Jackie House – Sunday Morning 23
Danny Daze's Sunday Morning mix series definitely lives up to its name with this installment from Jackie House, aka Jacob Sperber, a founding member of San Francisco's Honey Soundsystem. The mix doubles as a tribute to the downtempo that ruled San Francisco in the ’90s, as well as a personal scrapbook of Bay Area memories: moving in down the street from the apartment where DJ Shadow recorded Endtroducing, playing Oval's Systemisch until it’s scratched to hell (oh, the irony). Tempos hover in head-nodding altitudes as Sperber flips through classics from Dabrye and Dubtribe Sound System; further into the set, he pulls out recent tracks from Dorisburg and Traumprinz that tap the same vibes. It's a pitch-perfect evocation of that back-in-the-day feeling of trekking between the Amoeba and Open Mind Music in search of downbeat gems to match the city's foggy mood.
K. Leimer – Mixtape.One
Seattle's K. Leimer began making ambient music in the mid ’70s, around the time that Brian Eno codified the genre with Music for Films, and some of his work (including that of his side project Savant) still sounds ahead of its time. This set focuses mostly on material he's released on his Palace of Lights label over the past few years, both solo and in collaboration with his longtime colleague Marc Barreca. Drifting synths, distant pulses, dubbed-out pianos, and digital artifacts all contribute to the wintry-yet-cozy vibe of a mixtape that goes to the heart of Eno's maxim that ambient music should be "as ignorable as it is interesting."

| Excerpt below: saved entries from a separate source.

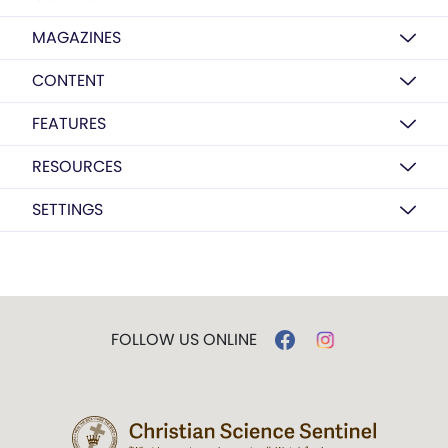
MAGAZINES
CONTENT
FEATURES
RESOURCES
SETTINGS
FOLLOW US ONLINE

Steph Rod – Colonel Abrams Vinyl Tribute Mix
The Detroit-born, New York-raised house icon Colonel Abrams died in late November, a little less than a year after Marshall Jefferson asked fans to support a GoFundMe campaign meant to aid the ailing, homeless musician. In tribute, California's Steph Rod has put together a 93-minute mix of the singer/songwriter/producer's work. Full of springy organ bass, sparkling digital synths, and uptempo house beats, the set makes for a great time capsule of late ’80s and early ’90s production styles—and, more importantly, a loving showcase of Abrams’ richly melodic, gospel-inflected bellow. Despite the sadness of the occasion, the set is 100 percent life-affirming.